(CRITIQUE) – Knytt Underground

 

Knytt Underground est le troisième épisode de cette série de Freeware développée par Nicklas Nygren alias Nifflas. Ce volet de la série, beaucoup plus ambitieux que les précédents, est offert sans DRM sur PC et Mac et en cross-play sur PS3 et PSVita au tarif de 15$. Dans ce jeu, de type Metroid-Vania, vous incarnez Mi, une sprite qui doit sauver le monde en actionnant les six cloches du destin éparpillées sur la carte.

Durée de vie :

Avec au-dessus de 1800 salles à visiter, Knytt est immense. Le jeu est divisé en trois chapitres, le premier et le deuxième étant de petites parcelles de la carte à explorer dans le troisième, on pourrait facilement les considérer comment des tutoriels. Le chapitre trois, lui, est colossal; il demandera des heures pour en faire le tour et tout trouver, mais aussi de la patience, car certaines salles sont très difficiles d’accès. De plus, après avoir terminé le jeu, ce qui devrait prendre autour de dix heures si vous prenez votre temps, vous vous rendrez compte qu’aucun des trophées (ou presque) ne se sont débloqué, car le jeu recèle de secrets et de cachettes. Il y aura des vides sur la carte, accessibles uniquement par des passages secrets, des objets manquants, etc.

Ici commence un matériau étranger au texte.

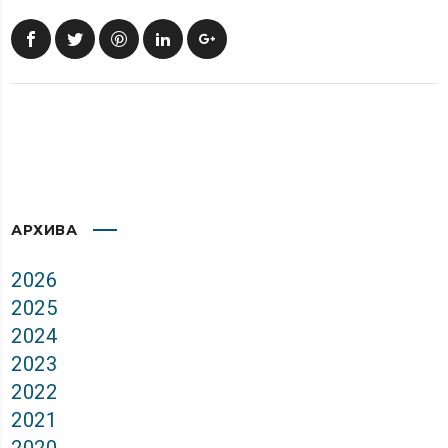
АРХИВА
2026
2025
2024
2023
2022
2021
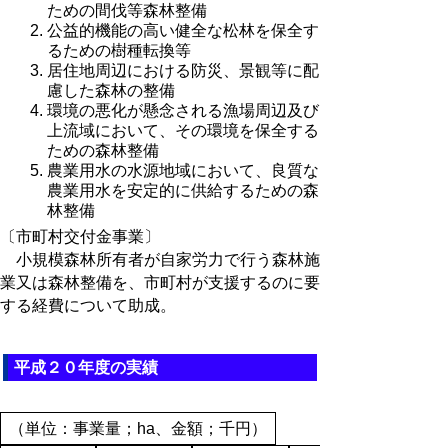
ための間伐等森林整備
公益的機能の高い健全な松林を保全す
るための樹種転換等
居住地周辺における防災、景観等に配
慮した森林の整備
環境の悪化が懸念される漁場周辺及び
上流域において、その環境を保全する
ための森林整備
農業用水の水源地域において、良質な
農業用水を安定的に供給するための森
林整備
〔市町村交付金事業〕
小規模森林所有者が自家労力で行う森林施
業又は森林整備を、市町村が支援するのに要
する経費について助成。
平成２０年度の実績
（単位：事業量；ha、金額；千円）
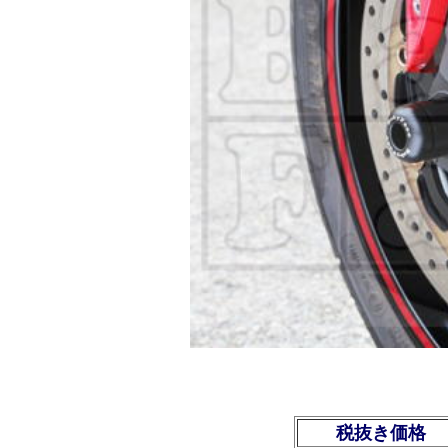
税抜き価格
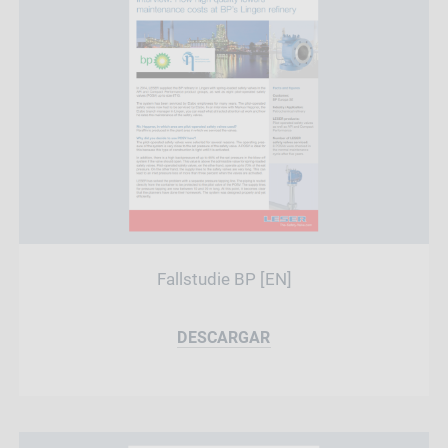
Fallstudie BP [EN]
DESCARGAR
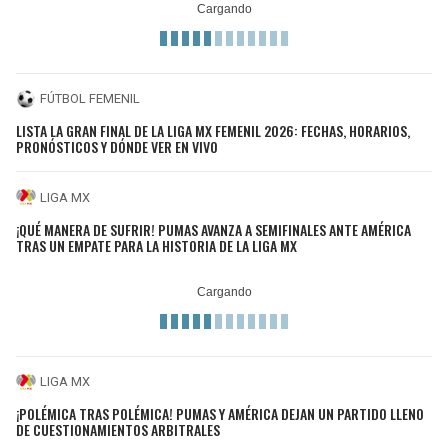
FÚTBOL FEMENIL
LISTA LA GRAN FINAL DE LA LIGA MX FEMENIL 2026: FECHAS, HORARIOS,
PRONÓSTICOS Y DÓNDE VER EN VIVO
LIGA MX
¡QUÉ MANERA DE SUFRIR! PUMAS AVANZA A SEMIFINALES ANTE AMÉRICA
TRAS UN EMPATE PARA LA HISTORIA DE LA LIGA MX
LIGA MX
¡POLÉMICA TRAS POLÉMICA! PUMAS Y AMÉRICA DEJAN UN PARTIDO LLENO
DE CUESTIONAMIENTOS ARBITRALES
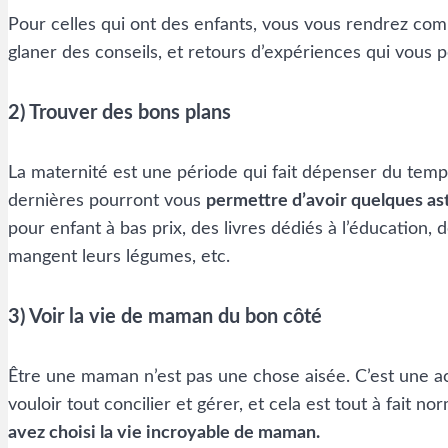
Pour celles qui ont des enfants, vous vous rendrez com
glaner des conseils, et retours d’expériences qui vous pe
2) Trouver des bons plans
La maternité est une période qui fait dépenser du temps
dernières pourront vous
permettre d’avoir quelques as
pour enfant à bas prix, des livres dédiés à l’éducation
mangent leurs légumes, etc.
3) Voir la vie de maman du bon côté
Être une maman n’est pas une chose aisée. C’est une ac
vouloir tout concilier et gérer, et cela est tout à fait no
avez choisi la vie incroyable de maman.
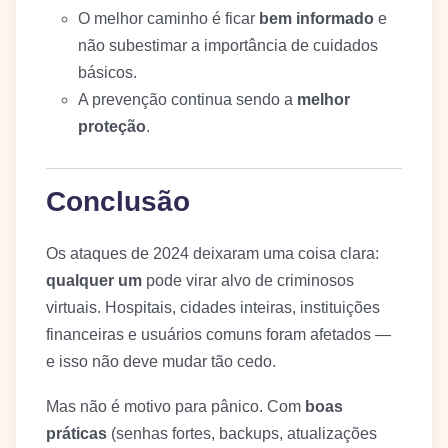
O melhor caminho é ficar
bem informado
e
não subestimar a importância de cuidados
básicos.
A prevenção continua sendo a
melhor
proteção
.
Conclusão
Os ataques de 2024 deixaram uma coisa clara:
qualquer um
pode virar alvo de criminosos
virtuais. Hospitais, cidades inteiras, instituições
financeiras e usuários comuns foram afetados —
e isso não deve mudar tão cedo.
Mas não é motivo para pânico. Com
boas
práticas
(senhas fortes, backups, atualizações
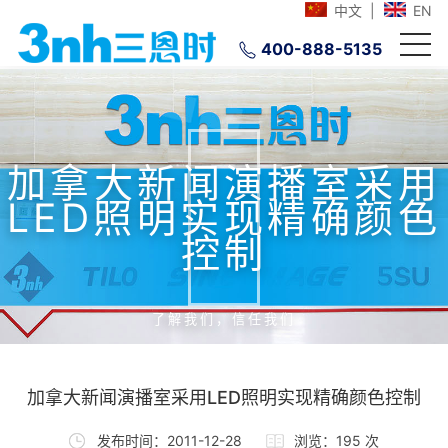
中文
|
EN
400-888-5135
加拿大新闻演播室采用
LED照明实现精确颜色
控制
了解我们，信任我们
加拿大新闻演播室采用LED照明实现精确颜色控制
发布时间：2011-12-28
浏览：195 次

Tout faire pourra prendre des dizaines d’heures pour les plus acharnés, mais même sans cela, la durée de vie simple, « en ligne droite » n’est pas à plaindre. Malgré tout, une fois terminé, la rejouabilité de Knytt est quasi nulle. 

Direction artistique :

Comme c’est le cas pour NightSky, une précédente création de Nifflas, les graphismes de Knytt sont marqués par des jeux d’ombres et de lumières et le contraste qu’ils créent entre l’arrière-plan et l’avant-plan. Les arrière-plans sont variés, on y retrouve de la végétation de toutes les formes et couleurs, certains sont inspirés de l’Égypte ancienne ou sont plus caverneux. La musique est changeante au gré des décors et de ce qu’ils représentent, elle est toujours en harmonie avec ceux-ci et crée une ambiance unique à chaque section. Petit détail, les décors sont plus délavés sur PS3 que sur Vita.

Jouabilité :

Knytt Underground utilise le même moteur graphique que NightSky et cela se sent.  Le level design est très semblable; poutres, rebords, etc. Toutes les formes sont semblables. Mi se contrôle facilement, elle peut grimper aux murs et sauter. Quand elle se transforme en balle est peu rebondir plus haut et atteindre des sections inatteignables sans cela. Dans Knytt Underground l’exploration est primordiale. Les salles peuvent être atteintes par le haut ou par le bas, mais parfois une des issus est impraticable ou difficile d’accès. Ce jeu d’aventure en 2D est donc aussi un jeu de réflexion et d’adresse.

Conclusion :

Finalement, on se trouve face à un des rares jeux qui en offre beaucoup plus qu’espéré pour le montant demandé. L’aventure est longue et bien remplie, mais surtout très plaisante à traverser. Un très bon jeu pour les propriétaires de la récente portable de Sony, mais aussi de la plus ancienne PlayStation 3.

Note : 9/10

Merci à Nifflas et Ripston pour le jeu.